O przyczyny zapytaliśmy naszych rozmówców z różnych ośrodków w ramach szeroko pojętego obozu Zjednoczonej Prawicy. Odpowiedzi są podobne. – Tu nie chodzi o żadne odwracanie uwagi. Tym bardziej o Banasia. To reakcja na działania środowiska sędziowskiego, które w najbliższym czasie doprowadziłoby do całkowitej anarchii i chaosu. Jesteśmy wszyscy świadomi powagi tej sytuacji – tłumaczy „Rzeczpospolitej" osoba dobrze zorientowana w sytuacji.
I w tym ostrym podejściu obóz władzy przypomina bardziej lata 2015 i 2016 niż czas tuż przed wyborami prezydenckimi w roku 2020.
Jedność obozu
W sprawie sędziów cały obóz rządzący mówi praktycznie tym samym głosem. To na tle ostatnich debat w jego ramach – od czasu wyborów parlamentarnych – nowe zjawisko. Ostro o sędziach wypowiada się zwłaszcza prezydent Andrzej Duda. A to właśnie w kwestii wymiaru sprawiedliwości doszło między nim a jego zapleczem politycznym do największych sporów w trakcie tej kadencji. – Regułą w krajach demokratycznych jest to, że sędziowie nie zabierają głosu w sprawach politycznych i nie mieszają się w politykę – powiedział w poniedziałek prezydent. I dodał: „Jak widać potrzebne są przepisy, które będą jasno i wyraźnie określałyby, czego sędziowie nie powinni robić".
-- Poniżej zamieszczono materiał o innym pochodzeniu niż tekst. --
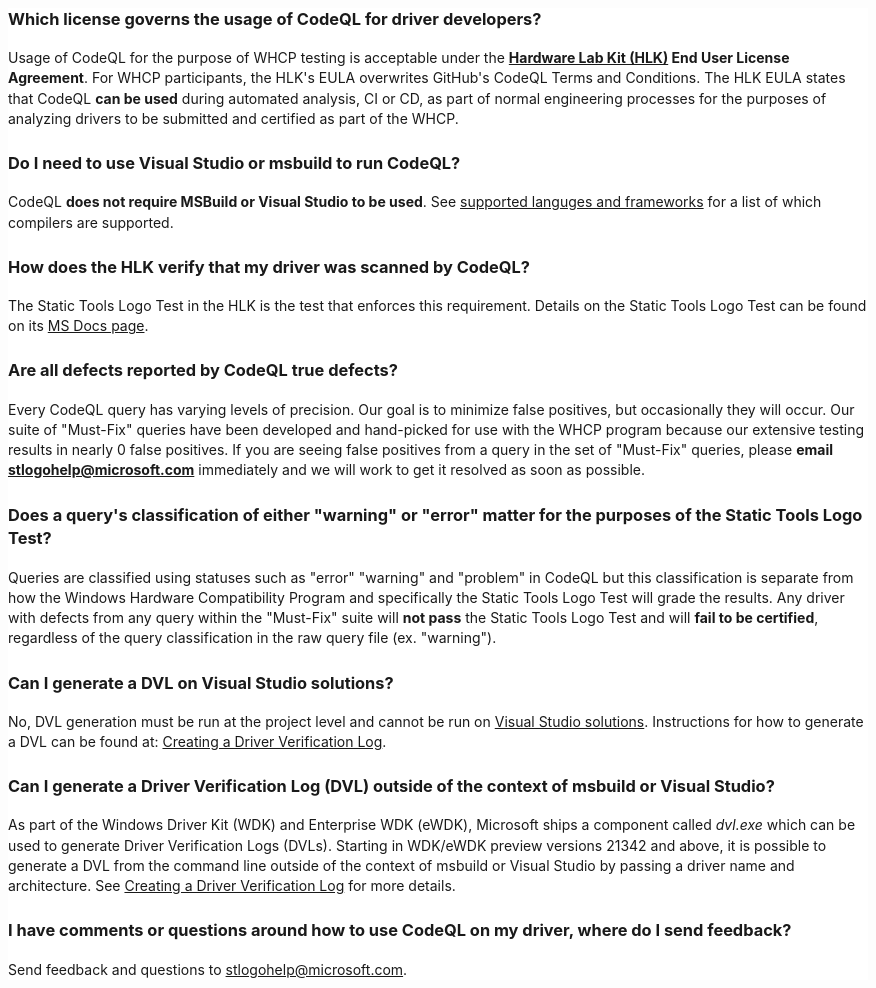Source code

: ### Which license governs the usage of CodeQL for driver developers?

Usage of CodeQL for the purpose of WHCP testing is acceptable under the **[Hardware Lab Kit (HLK)](/windows-hardware/test/hlk/) End User License Agreement**. For WHCP participants, the HLK's EULA overwrites GitHub's CodeQL Terms and Conditions. The HLK EULA states that CodeQL **can be used** during automated analysis, CI or CD, as part of normal engineering processes for the purposes of analyzing drivers to be submitted and certified as part of the WHCP.

### Do I need to use Visual Studio or msbuild to run CodeQL?

CodeQL **does not require MSBuild or Visual Studio to be used**. See [supported languges and frameworks](https://codeql.github.com/docs/codeql-overview/supported-languages-and-frameworks/) for a list of which compilers are supported.

### How does the HLK verify that my driver was scanned by CodeQL?

The Static Tools Logo Test in the HLK is the test that enforces this requirement. Details on the Static Tools Logo Test can be found on its [MS Docs page](/windows-hardware/test/hlk/testref/6ab6df93-423c-4af6-ad48-8ea1049155ae).

### Are all defects reported by CodeQL true defects?

Every CodeQL query has varying levels of precision. Our goal is to minimize false positives, but occasionally they will occur. Our suite of "Must-Fix" queries have been developed and hand-picked for use with the WHCP program because our extensive testing results in nearly 0 false positives. If you are seeing false positives from a query in the set of "Must-Fix" queries, please **email stlogohelp@microsoft.com** immediately and we will work to get it resolved as soon as possible.

### Does a query's classification of either "warning" or "error" matter for the purposes of the Static Tools Logo Test?

Queries are classified using statuses such as "error" "warning" and "problem" in CodeQL but this classification is separate from how the Windows Hardware Compatibility Program and specifically the Static Tools Logo Test will grade the results. Any driver with defects from any query within the "Must-Fix" suite will **not pass** the Static Tools Logo Test and will **fail to be certified**, regardless of the query classification in the raw query file (ex. "warning").

### Can I generate a DVL on Visual Studio solutions?

No, DVL generation must be run at the project level and cannot be run on [Visual Studio solutions](/visualstudio/get-started/tutorial-projects-solutions). Instructions for how to generate a DVL can be found at: [Creating a Driver Verification Log](../develop/creating-a-driver-verification-log.md).

### Can I generate a Driver Verification Log (DVL) outside of the context of msbuild or Visual Studio?

As part of the Windows Driver Kit (WDK) and Enterprise WDK (eWDK), Microsoft ships a component called *dvl.exe* which can be used to generate Driver Verification Logs (DVLs). Starting in WDK/eWDK preview versions 21342 and above, it is possible to generate a DVL from the command line outside of the context of msbuild or Visual Studio by passing a driver name and architecture. See [Creating a Driver Verification Log](../develop/creating-a-driver-verification-log.md) for more details.

### I have comments or questions around how to use CodeQL on my driver, where do I send feedback?

Send feedback and questions to [stlogohelp@microsoft.com](mailto:stlogohelp@microsoft.com).
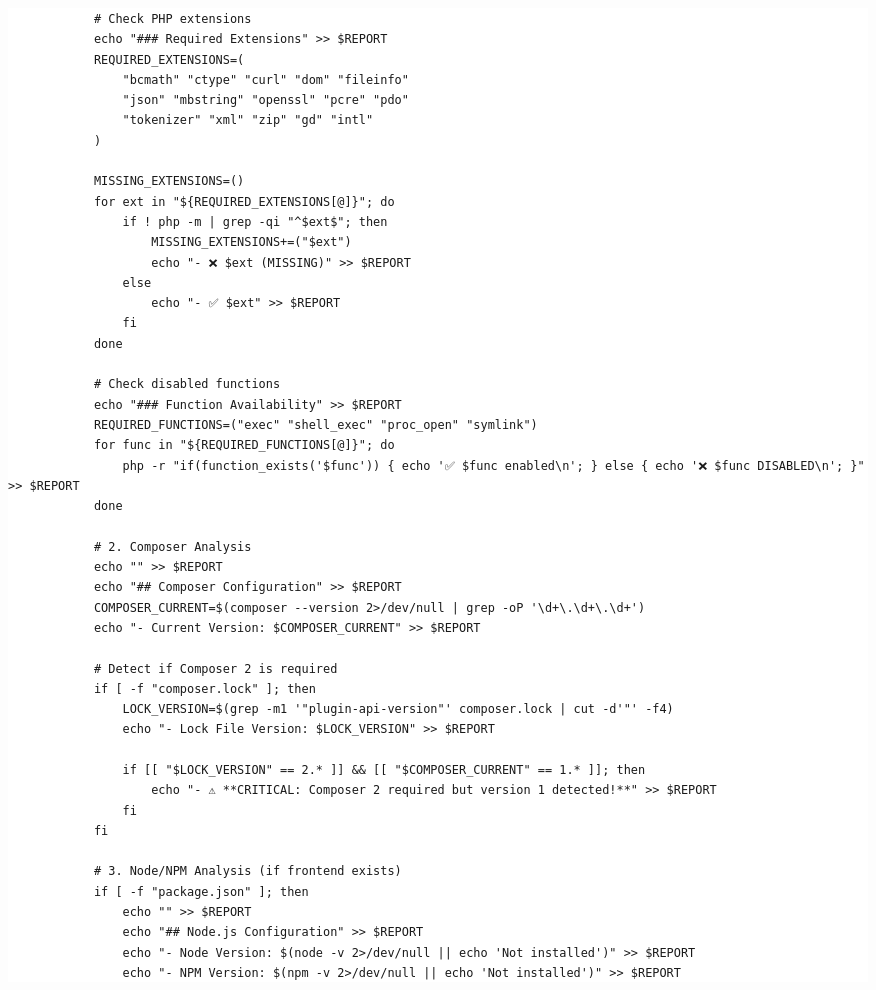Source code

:                 # Check PHP extensions
                echo "### Required Extensions" >> $REPORT
                REQUIRED_EXTENSIONS=(
                    "bcmath" "ctype" "curl" "dom" "fileinfo"
                    "json" "mbstring" "openssl" "pcre" "pdo"
                    "tokenizer" "xml" "zip" "gd" "intl"
                )
                
                MISSING_EXTENSIONS=()
                for ext in "${REQUIRED_EXTENSIONS[@]}"; do
                    if ! php -m | grep -qi "^$ext$"; then
                        MISSING_EXTENSIONS+=("$ext")
                        echo "- ❌ $ext (MISSING)" >> $REPORT
                    else
                        echo "- ✅ $ext" >> $REPORT
                    fi
                done
                
                # Check disabled functions
                echo "### Function Availability" >> $REPORT
                REQUIRED_FUNCTIONS=("exec" "shell_exec" "proc_open" "symlink")
                for func in "${REQUIRED_FUNCTIONS[@]}"; do
                    php -r "if(function_exists('$func')) { echo '✅ $func enabled\n'; } else { echo '❌ $func DISABLED\n'; }" >> $REPORT
                done
                
                # 2. Composer Analysis
                echo "" >> $REPORT
                echo "## Composer Configuration" >> $REPORT
                COMPOSER_CURRENT=$(composer --version 2>/dev/null | grep -oP '\d+\.\d+\.\d+')
                echo "- Current Version: $COMPOSER_CURRENT" >> $REPORT
                
                # Detect if Composer 2 is required
                if [ -f "composer.lock" ]; then
                    LOCK_VERSION=$(grep -m1 '"plugin-api-version"' composer.lock | cut -d'"' -f4)
                    echo "- Lock File Version: $LOCK_VERSION" >> $REPORT
                    
                    if [[ "$LOCK_VERSION" == 2.* ]] && [[ "$COMPOSER_CURRENT" == 1.* ]]; then
                        echo "- ⚠️ **CRITICAL: Composer 2 required but version 1 detected!**" >> $REPORT
                    fi
                fi
                
                # 3. Node/NPM Analysis (if frontend exists)
                if [ -f "package.json" ]; then
                    echo "" >> $REPORT
                    echo "## Node.js Configuration" >> $REPORT
                    echo "- Node Version: $(node -v 2>/dev/null || echo 'Not installed')" >> $REPORT
                    echo "- NPM Version: $(npm -v 2>/dev/null || echo 'Not installed')" >> $REPORT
Szeroko dyskutowana była też sprawa jego komentarza, który padł w trakcie spotkania z matką Emila Barchańskiego, najmłodszej ofiary stanu wojennego. – Poziom zakłamania tego towarzystwa i jego hipokryzji mnie osłabia – powiedział. Później jego doradcy tłumaczyli, że prezydent nie wiedział, że jest nagrywany. – To prezydent Andrzej Duda zaproponował wprowadzenie zmian w strukturze Sądu Najwyższego, które zakwestionował TSUE i SN. Nie bardzo dziwi jego ostra reakcja – zwraca nam uwagę nasz rozmówca z opozycji.